# DIY hanging picture tank



## Meshuggahn (Jul 31, 2011)

Hey everybody. New to the fish world here, this is my first pot. I got my first tank recently (15 gal tall) and have been having fun getting it cycling and started. Since getting it I have been more and more interested in cooler tanks and my GF and I decided to start a small weekend project. 

We put together a 1.5 gal tank that hangs on the wall and looks like a framed picture.









Its 3.3 inches thick and finished around the outside with black plastic so it looks nice from all angles. The hinge in the lid tends to hold it up a bit, but I feel thats a minor complaint for our first attempt at something like this. Total time spent was a couple of days and about $20 worth of materials.

What do you guys think? I have in progress pics too if anyone is interested.


----------



## Meshuggahn (Jul 31, 2011)

Hmmm, sorry, need to make a few more posts before I can get the picture in there. Ill be back!


----------



## majerah1 (Oct 29, 2010)

Very nice idea!My only real suggestion for such a small tank,is to replace the plastic plants with live.


----------



## Meshuggahn (Jul 31, 2011)

Thanks. We were worried about the amount of water changes that live plants might require. Not sure if that's a legit concern or not. What advantages do they provide?


----------



## majerah1 (Oct 29, 2010)

Actually plants will help to maintain the water quality as well as provide a safe place for the fish to hide in,with less concern to ripping his delicate fins.The addition of a nice cryptocoryne wendtii and maybe some java moss or anubias petit.would help alot.

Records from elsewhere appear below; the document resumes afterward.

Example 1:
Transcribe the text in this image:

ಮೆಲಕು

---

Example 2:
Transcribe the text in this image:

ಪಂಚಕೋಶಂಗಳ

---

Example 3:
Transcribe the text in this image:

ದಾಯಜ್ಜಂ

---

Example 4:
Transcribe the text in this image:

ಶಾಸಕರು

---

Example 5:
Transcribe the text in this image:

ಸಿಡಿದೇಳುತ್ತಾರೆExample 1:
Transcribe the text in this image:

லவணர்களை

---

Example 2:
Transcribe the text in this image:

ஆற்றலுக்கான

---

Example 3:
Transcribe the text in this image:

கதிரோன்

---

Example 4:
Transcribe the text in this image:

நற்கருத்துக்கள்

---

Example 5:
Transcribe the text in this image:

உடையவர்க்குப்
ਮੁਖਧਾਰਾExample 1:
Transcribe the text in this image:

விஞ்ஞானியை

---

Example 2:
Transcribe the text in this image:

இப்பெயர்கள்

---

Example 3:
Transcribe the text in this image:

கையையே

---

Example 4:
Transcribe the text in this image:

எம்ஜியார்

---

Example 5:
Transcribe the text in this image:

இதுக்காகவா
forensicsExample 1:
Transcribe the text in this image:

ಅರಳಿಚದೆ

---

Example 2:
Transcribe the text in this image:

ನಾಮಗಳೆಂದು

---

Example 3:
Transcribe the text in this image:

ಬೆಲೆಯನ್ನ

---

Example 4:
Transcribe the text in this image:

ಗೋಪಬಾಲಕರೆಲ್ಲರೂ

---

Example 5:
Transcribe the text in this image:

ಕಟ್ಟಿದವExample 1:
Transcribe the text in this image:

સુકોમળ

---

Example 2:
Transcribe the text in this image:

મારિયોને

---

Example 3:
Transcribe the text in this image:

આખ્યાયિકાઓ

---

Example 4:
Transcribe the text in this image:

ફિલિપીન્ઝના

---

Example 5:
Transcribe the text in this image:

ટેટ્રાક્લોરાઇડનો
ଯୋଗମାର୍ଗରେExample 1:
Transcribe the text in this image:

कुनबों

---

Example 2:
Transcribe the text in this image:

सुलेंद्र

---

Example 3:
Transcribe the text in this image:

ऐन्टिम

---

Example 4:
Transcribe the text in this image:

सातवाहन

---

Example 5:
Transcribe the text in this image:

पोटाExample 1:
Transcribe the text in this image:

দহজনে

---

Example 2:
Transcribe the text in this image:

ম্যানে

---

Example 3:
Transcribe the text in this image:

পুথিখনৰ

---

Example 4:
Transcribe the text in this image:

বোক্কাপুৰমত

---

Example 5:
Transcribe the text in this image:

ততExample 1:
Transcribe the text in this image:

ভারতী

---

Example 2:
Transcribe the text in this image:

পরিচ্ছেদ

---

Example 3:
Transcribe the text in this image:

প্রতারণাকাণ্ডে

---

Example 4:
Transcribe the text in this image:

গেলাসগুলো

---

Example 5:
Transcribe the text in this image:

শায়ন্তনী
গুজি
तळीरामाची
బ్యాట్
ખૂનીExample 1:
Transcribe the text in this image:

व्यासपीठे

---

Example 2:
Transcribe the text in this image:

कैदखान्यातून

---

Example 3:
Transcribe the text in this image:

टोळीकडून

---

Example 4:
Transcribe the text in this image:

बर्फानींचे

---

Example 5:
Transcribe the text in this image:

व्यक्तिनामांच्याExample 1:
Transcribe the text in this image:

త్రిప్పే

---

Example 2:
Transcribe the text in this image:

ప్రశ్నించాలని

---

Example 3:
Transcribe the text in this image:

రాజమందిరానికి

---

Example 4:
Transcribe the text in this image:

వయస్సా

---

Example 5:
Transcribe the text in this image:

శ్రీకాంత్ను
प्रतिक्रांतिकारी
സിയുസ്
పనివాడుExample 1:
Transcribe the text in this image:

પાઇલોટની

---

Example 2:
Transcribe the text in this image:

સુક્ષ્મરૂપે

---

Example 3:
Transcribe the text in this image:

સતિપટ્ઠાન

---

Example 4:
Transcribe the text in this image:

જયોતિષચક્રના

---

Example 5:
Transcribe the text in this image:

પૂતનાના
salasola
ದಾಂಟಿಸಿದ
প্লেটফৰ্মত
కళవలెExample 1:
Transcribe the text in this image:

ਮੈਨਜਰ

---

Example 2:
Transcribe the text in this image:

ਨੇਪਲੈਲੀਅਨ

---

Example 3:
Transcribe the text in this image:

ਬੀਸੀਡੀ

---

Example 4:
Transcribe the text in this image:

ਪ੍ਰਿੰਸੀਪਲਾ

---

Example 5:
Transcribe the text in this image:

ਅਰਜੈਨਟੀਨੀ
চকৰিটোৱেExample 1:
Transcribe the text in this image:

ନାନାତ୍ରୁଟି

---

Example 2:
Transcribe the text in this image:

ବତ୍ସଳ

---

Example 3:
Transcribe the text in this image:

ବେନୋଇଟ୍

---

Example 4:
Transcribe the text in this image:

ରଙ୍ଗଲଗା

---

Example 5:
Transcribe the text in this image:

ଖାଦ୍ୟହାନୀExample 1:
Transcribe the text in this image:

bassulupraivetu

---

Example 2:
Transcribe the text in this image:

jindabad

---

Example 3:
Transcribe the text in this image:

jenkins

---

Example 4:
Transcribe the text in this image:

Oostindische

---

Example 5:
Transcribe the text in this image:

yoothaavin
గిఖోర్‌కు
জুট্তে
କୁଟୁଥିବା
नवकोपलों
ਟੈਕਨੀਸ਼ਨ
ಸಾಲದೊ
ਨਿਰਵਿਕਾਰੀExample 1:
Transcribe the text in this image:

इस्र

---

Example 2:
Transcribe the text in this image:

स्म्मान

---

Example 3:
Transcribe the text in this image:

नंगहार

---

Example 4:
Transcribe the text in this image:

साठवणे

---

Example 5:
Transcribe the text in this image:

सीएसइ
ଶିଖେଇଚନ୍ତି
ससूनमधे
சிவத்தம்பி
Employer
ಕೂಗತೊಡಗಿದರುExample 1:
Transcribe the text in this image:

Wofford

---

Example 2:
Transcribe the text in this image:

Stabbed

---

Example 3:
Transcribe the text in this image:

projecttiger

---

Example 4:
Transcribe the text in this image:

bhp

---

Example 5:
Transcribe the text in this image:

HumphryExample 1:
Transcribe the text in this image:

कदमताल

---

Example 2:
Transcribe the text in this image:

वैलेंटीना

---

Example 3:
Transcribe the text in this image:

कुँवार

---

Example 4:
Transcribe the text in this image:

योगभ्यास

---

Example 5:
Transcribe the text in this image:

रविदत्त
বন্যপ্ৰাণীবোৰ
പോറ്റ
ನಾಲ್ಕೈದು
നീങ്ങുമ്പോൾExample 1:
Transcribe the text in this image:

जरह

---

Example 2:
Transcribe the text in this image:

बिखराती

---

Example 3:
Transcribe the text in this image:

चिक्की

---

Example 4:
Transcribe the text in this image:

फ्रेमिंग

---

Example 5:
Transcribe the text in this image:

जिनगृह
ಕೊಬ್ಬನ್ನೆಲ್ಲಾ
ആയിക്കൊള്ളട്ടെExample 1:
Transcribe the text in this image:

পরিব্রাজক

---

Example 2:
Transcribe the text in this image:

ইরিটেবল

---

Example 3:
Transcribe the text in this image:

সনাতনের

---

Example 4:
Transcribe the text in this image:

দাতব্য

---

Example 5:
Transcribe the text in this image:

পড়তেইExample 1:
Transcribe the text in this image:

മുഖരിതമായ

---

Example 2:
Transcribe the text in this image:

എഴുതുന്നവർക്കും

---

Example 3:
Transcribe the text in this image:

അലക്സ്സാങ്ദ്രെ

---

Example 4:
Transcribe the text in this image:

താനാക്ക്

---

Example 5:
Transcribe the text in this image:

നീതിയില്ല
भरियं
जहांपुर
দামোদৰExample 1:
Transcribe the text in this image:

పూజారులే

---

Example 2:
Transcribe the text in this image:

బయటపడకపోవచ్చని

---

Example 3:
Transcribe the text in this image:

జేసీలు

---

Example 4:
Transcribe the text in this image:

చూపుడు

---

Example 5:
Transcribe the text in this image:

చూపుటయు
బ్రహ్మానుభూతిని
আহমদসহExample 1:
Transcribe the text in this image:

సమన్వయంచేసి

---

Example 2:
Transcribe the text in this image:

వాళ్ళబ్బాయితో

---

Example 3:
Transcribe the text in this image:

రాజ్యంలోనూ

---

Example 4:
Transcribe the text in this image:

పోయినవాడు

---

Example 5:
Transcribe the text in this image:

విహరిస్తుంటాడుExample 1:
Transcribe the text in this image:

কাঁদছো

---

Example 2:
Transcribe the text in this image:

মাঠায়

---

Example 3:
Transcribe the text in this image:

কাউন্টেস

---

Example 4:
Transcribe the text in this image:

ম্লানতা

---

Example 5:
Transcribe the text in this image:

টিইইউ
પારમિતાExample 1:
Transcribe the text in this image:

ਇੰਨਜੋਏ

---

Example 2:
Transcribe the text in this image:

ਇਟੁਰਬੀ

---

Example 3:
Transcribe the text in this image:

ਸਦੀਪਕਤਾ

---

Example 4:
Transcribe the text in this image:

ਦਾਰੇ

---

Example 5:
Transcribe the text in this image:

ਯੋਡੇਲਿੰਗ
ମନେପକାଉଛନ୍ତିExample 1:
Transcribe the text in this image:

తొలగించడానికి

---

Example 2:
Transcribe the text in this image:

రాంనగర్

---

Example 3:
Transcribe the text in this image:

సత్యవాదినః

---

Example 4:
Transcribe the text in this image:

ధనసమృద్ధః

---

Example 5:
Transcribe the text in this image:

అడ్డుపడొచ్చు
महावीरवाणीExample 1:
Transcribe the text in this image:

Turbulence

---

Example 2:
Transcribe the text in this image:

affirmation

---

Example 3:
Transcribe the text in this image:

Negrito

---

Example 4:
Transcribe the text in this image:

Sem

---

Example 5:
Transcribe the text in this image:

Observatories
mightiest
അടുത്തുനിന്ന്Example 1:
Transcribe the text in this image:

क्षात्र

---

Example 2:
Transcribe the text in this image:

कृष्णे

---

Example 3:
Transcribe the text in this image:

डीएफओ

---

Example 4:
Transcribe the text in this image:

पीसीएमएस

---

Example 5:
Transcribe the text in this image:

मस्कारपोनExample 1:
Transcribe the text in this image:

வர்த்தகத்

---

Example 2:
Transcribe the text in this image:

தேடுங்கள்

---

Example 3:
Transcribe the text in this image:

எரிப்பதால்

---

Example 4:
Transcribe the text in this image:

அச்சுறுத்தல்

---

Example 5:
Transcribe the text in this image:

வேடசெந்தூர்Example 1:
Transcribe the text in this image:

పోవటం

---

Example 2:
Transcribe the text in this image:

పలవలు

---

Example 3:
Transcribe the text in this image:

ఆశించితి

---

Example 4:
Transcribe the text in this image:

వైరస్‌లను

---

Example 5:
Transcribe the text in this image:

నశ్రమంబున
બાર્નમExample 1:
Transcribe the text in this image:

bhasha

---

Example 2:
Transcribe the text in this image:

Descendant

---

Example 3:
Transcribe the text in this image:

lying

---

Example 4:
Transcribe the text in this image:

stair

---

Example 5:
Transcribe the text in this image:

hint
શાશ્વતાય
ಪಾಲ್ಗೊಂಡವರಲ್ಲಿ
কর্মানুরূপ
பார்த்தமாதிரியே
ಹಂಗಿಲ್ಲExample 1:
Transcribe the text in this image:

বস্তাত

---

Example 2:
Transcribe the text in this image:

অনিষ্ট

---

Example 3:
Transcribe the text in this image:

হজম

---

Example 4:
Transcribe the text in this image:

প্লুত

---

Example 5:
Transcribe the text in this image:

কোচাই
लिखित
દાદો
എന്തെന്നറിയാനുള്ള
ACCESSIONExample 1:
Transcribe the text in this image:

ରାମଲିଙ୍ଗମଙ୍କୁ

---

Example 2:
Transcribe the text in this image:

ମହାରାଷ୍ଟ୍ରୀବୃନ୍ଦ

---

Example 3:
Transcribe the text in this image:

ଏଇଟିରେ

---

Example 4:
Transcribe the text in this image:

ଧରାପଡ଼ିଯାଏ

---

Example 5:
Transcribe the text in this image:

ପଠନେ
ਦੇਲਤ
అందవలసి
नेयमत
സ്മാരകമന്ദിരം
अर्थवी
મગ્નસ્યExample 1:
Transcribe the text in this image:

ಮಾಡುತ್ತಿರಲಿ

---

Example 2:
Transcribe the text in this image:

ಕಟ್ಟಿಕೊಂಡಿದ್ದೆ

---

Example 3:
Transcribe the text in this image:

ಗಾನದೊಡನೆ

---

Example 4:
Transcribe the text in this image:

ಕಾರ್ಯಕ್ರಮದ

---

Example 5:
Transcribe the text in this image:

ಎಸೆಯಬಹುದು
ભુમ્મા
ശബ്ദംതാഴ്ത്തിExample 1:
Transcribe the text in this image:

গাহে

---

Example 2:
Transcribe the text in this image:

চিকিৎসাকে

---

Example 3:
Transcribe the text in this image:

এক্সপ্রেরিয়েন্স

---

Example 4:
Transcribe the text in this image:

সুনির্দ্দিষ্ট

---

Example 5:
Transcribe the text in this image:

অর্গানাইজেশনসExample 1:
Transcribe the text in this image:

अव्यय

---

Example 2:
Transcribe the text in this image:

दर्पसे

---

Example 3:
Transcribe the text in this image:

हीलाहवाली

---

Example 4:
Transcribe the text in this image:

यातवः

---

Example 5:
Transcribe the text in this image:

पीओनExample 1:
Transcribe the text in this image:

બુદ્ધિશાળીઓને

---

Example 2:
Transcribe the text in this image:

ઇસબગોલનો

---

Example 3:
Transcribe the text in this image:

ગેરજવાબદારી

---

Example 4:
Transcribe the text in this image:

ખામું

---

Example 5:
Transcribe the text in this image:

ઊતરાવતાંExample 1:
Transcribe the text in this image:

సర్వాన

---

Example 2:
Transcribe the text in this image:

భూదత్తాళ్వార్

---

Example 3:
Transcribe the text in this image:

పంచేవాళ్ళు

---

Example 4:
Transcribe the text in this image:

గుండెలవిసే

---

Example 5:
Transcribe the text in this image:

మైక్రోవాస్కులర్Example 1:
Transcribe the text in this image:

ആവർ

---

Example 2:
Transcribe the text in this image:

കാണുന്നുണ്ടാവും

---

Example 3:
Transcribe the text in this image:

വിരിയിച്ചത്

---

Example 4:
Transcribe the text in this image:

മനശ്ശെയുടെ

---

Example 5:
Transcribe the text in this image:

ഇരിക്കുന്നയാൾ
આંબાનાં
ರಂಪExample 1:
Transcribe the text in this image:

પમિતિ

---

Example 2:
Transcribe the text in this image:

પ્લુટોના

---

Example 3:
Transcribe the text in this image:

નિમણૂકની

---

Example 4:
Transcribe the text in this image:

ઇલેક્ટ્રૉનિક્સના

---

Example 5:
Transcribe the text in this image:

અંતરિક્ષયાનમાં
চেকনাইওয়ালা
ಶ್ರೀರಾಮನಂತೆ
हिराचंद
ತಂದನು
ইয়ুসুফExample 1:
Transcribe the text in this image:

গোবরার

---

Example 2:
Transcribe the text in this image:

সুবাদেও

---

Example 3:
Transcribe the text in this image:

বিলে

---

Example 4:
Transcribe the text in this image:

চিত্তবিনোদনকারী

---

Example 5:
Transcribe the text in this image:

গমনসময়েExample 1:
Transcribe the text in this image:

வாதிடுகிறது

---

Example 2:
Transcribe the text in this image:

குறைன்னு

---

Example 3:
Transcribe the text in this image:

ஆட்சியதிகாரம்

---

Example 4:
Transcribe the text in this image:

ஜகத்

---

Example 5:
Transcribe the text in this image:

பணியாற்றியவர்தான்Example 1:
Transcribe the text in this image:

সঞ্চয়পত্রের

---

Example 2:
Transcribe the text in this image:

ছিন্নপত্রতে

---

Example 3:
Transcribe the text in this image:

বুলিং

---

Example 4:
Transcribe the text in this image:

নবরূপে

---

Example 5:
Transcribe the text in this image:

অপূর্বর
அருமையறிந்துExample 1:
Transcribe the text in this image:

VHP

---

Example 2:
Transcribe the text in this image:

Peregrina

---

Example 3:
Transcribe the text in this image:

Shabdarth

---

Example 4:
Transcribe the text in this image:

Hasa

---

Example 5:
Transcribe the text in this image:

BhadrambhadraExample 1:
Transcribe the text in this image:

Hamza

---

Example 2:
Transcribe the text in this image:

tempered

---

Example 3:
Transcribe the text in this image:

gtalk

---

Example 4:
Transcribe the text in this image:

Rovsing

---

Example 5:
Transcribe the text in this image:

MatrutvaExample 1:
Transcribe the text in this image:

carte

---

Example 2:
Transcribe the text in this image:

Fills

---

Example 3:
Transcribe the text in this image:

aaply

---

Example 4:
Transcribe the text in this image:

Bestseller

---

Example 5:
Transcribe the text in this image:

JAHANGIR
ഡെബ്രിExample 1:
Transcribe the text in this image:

And you wont have to do any more water changes for the plants,you can actually do once weekly changes in that tank with them.Otherwise you will need to do them twice a week.


----------



## Meshuggahn (Jul 31, 2011)

Thanks. Now I just need to convince the gf. She seems really opposed to live plants for some reason.


----------



## majerah1 (Oct 29, 2010)

Understandable,some plants can be difficult and if not given the proper care can cause alot more issues.But if you stick to the lowlight low tech like what was listed earlier,everything will be fine.Plus you have us all here to help with anything ya need!


----------